É sobremodo sabido que as novas tecnologias de comunicação geraram um paradigma relacional inteiramente novo, cristalizado a um ritmo assustadoramente avassalador e que se alojou nas sociedades hodiernas sem possibilidade de retrocesso. Mais: tal avanço instalou-se tão célere como silenciosamente sem que lhe adjazesse sequer um sustentáculo de pensamento. Já era tarde quando o fenómeno começou a ser questionado e se levantaram as mais acerbas críticas a uma mentalidade que, subscrevendo o progresso tecnológico a todo o transe, havia permitido um generalizado distanciamento social e consequente degradação das relações inter-pessoais; a verdade é que contagiou todas as latitudes, com maior ou menor incidência. Esta generalizada desumanização das sociedades ditou também a ligeireza e a superficialidade das vivências: o ente virtual sobrepunha-se ao real, a fugacidade altissonante do instante postergava a intensidade vivida sob momentos meditados. A emoção sobrepunha-se ao sentimento. A práxis do entendimento funcional – que já aqui abordámos a outro título – asfixiava o culto do conhecimento. A cultura subalternizou-se a uma mera de colectânea de dados. O computador e os aparelhos equiparáveis – desde logo um simples telefone dito “de última geração” – de ferramentas auxiliares, ganharam o estatuto de verdadeiras extensões da atividade cognitiva humana que condicionam o pensamento, menorizam (ou anulam) a criação e a fragilizam a memorização. Não se tratam já de ferramentas ao serviço do homem, mas verdadeiras entidades de dimensão sociológica que formam com o mesmo um conjunto indissociável. Depois do pioneirismo do filósofo americano Ted Nelson – que ninguém leu, obviamente – nos ter tentado despertar para os impactos da máquina computacional na sociedade, tem sido, mais recentemente ao pensador Pierre Lévy que devemos as mais prementes e judiciosas reflexões sobre o advento do universo informático e o papel que os programas computacionais desempenham na criação de uma tecnologia intelectual artificiosa ou manipulada, quer dizer, a reorganização mental a partir da máquina de toda uma visão do mundo e dos seus “usuários”, modificam seus reflexos cerebrais, e propiciam novas maneiras de pensar e de conviver.

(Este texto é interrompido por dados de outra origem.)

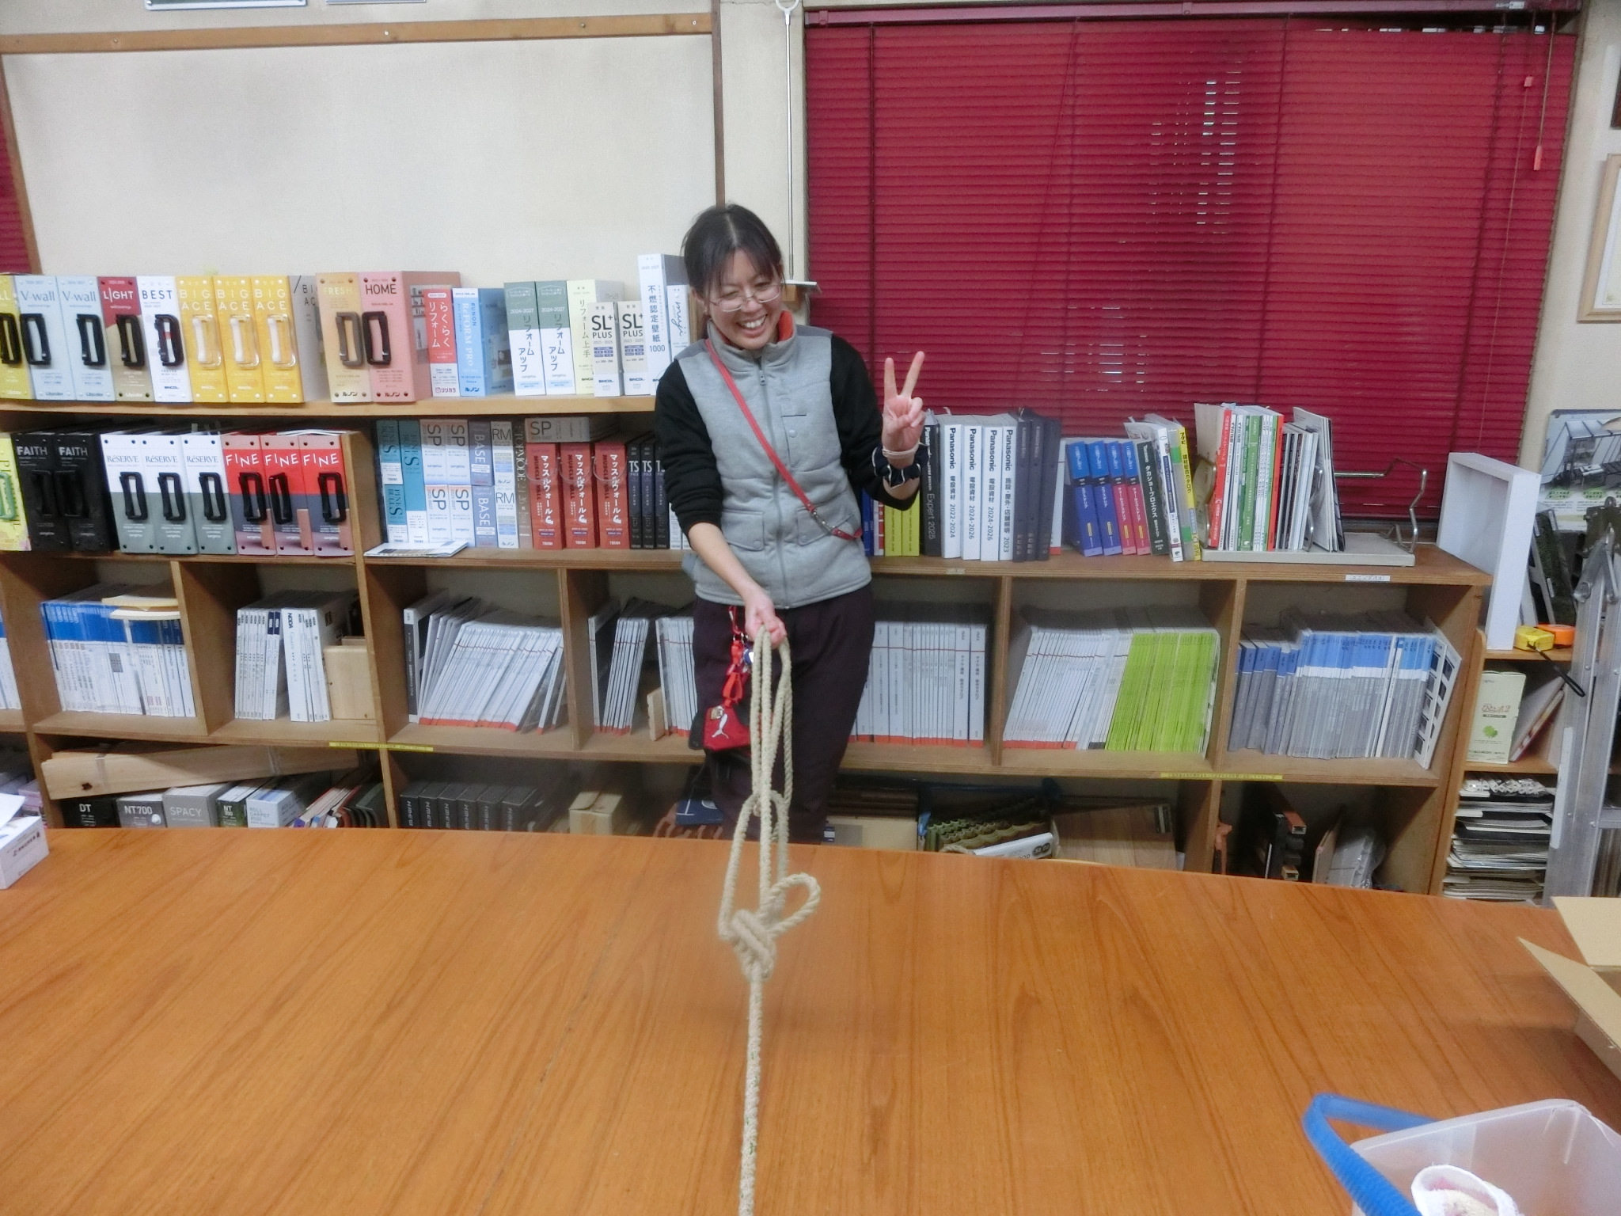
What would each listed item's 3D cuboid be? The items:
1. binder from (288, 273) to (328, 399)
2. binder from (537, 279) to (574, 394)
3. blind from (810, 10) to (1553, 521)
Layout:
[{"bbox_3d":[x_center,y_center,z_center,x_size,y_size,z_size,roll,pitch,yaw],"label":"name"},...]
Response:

As gerações filiadas nesse novo arquétipo antropológico preferem a amizade virtual à real, emocionam-se mais com uma operação mecanizada; comove-os mais um vídeo de mendicidade do que o mendigo que vive no vão da escada do seu próprio prédio; a amizade das redes sociais é sobrevalorizada em relação à vivencial; um abraço transmitido mediante a sua figuração iconográfica tem muito mais significado do que aquele que é dado efectivamente. Neste corolário, uma video-chamada feita a partir do smartphone é mais valorizado do que uma conversa à mesa do café e as reuniões de grupo feitas a partir de plataformas multimédia são preferenciais àquelas que pressupõe o contacto grupal.
Na verdade, a consciência contra-corrente, o agregado dos espíritos anti-sistema que recusavam o “e-book” e os relacionamentos “online” – sem negarem todavia as virtualidades de uma utilização temperada e consciente das TIC’s – estavam a ganhar terreno. Eramos – assumo a minha inclusão no seio daqueles – cada vez mais. Eis se não quando a eclosão de um vírus nos remete sem escapatória para a obrigatoriedade do isolamento social, porque a escala planetária é desta vez mais impositiva de comportamentos globais.
E fomos assim condenados a viver, quer quiséssemos quer não, virtualmente. O enfastiamento, o isolamento, a intoxicação informática, a desumanização, ficaram assim desmascarados e postos num plano que permite a reflexão de todos. O sentido desvivido da humanidade está assim demonstrado, e sente-se um clamor – também ele planetário – pelo regresso ao mundo, ao mundo do tablado social e humano. As mentalidades, doravante, jamais serão as mesmas. Pena a lição ter sido tão cara! E mais não digo.